=== Section Start ===

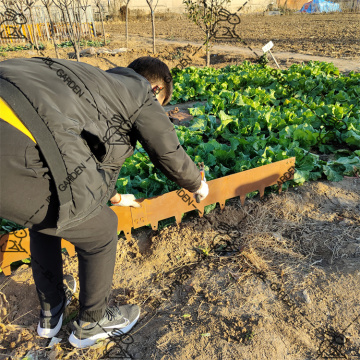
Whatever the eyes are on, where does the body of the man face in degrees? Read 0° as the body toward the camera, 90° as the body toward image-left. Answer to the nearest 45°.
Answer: approximately 225°

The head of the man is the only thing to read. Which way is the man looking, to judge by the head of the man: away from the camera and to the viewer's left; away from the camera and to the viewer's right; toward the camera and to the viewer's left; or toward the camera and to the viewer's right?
away from the camera and to the viewer's right
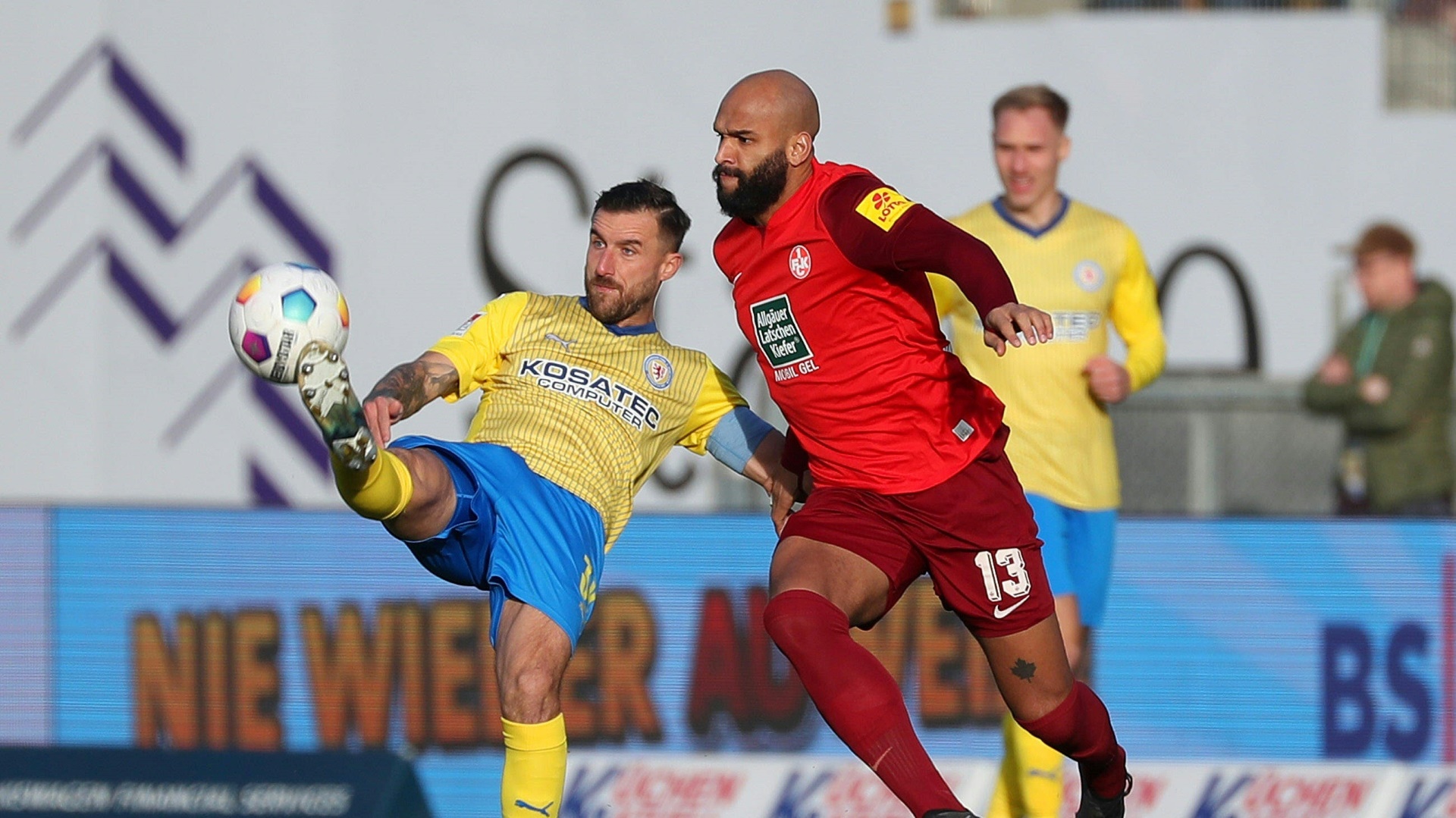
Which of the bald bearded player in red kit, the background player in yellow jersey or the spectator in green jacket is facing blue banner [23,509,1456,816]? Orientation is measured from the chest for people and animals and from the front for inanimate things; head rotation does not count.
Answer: the spectator in green jacket

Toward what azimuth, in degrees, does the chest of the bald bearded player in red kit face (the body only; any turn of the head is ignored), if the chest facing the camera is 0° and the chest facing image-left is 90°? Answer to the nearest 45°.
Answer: approximately 45°

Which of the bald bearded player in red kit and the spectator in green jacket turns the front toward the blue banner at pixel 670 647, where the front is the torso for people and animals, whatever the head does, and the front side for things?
the spectator in green jacket

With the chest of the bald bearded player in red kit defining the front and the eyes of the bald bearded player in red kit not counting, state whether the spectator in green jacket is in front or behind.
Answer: behind

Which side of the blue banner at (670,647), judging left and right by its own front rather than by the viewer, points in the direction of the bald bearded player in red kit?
front

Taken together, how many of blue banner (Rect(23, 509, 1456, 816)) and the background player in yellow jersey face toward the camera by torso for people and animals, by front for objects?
2

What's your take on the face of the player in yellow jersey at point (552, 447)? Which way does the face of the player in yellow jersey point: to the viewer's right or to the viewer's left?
to the viewer's left

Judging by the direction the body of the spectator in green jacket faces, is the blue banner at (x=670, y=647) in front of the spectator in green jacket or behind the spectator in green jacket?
in front

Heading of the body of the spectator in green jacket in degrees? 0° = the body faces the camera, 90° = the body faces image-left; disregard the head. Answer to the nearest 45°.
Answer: approximately 45°

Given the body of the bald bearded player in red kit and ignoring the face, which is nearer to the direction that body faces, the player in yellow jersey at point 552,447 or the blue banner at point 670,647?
the player in yellow jersey

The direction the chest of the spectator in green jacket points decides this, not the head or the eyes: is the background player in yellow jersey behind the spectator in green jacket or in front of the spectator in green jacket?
in front

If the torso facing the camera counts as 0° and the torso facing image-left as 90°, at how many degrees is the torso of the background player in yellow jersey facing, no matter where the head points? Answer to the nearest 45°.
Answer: approximately 0°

=== Section End ===

▶ **Problem statement**: Without the pictures, write out the whole listing above exactly as it appears.

▶ **Reply to the task**:
Whatever the eyes are on, where does the body of the man face in degrees? Read 0° as the body toward the camera, 90° as the body toward image-left. Answer to the nearest 45°.
Answer: approximately 225°

The head of the man is the only thing to read. Which way is the man looking, to judge by the head of the man: away from the camera and to the viewer's left; away from the camera and to the viewer's right; toward the camera and to the viewer's left; or toward the camera and to the viewer's right?
away from the camera and to the viewer's right
Which of the bald bearded player in red kit, the background player in yellow jersey or the spectator in green jacket is facing blue banner [23,509,1456,816]? Orientation is measured from the chest for people and animals and from the front for inanimate things; head rotation does not count.
Answer: the spectator in green jacket

Toward what azimuth, in degrees, does the chest of the bald bearded player in red kit face (the body only; any turn of the head is ignored), if the chest facing the camera is 0° and the chest facing image-left is 90°? Answer to the nearest 45°.
Answer: approximately 45°

Which of the bald bearded player in red kit and the spectator in green jacket turns the front toward the blue banner at pixel 670 647, where the front is the torso for people and animals, whatever the head does, and the front side for things?
the spectator in green jacket

With the chest of the bald bearded player in red kit defining the front and the eyes of the bald bearded player in red kit not counting, state whether the spectator in green jacket is in front or behind.
Answer: behind

Which side of the blue banner at (670,647), judging left and right by its own front rather than by the viewer, points in the direction of the bald bearded player in red kit?
front

Taken together, how many of blue banner (Rect(23, 509, 1456, 816)) and the background player in yellow jersey face toward the camera by torso for people and animals, by front for objects?
2

What's your take on the face of the player in yellow jersey at point (552, 447)? Which way does the face of the player in yellow jersey point: to the viewer's right or to the viewer's left?
to the viewer's left

Judging by the direction the body of the spectator in green jacket faces, is the blue banner at (x=670, y=647) in front of the spectator in green jacket or behind the spectator in green jacket?
in front

Heading of the body of the spectator in green jacket in degrees? 0° = the body faces the camera, 90° = the body faces image-left; disregard the head. Answer to the nearest 45°.
Answer: approximately 45°

Given the body of the bald bearded player in red kit and ignoring the face, which is nearer to the direction that body faces, the player in yellow jersey at point 552,447 or the blue banner at point 670,647?
the player in yellow jersey

The direction the chest of the spectator in green jacket points decides this, not the head or the eyes: is the background player in yellow jersey behind the spectator in green jacket or in front of the spectator in green jacket?
in front

If the torso facing the camera counts as 0° and the torso facing image-left as 90°, at how many degrees is the torso of the background player in yellow jersey facing, no matter where the head points? Answer to the nearest 45°.
Answer: approximately 0°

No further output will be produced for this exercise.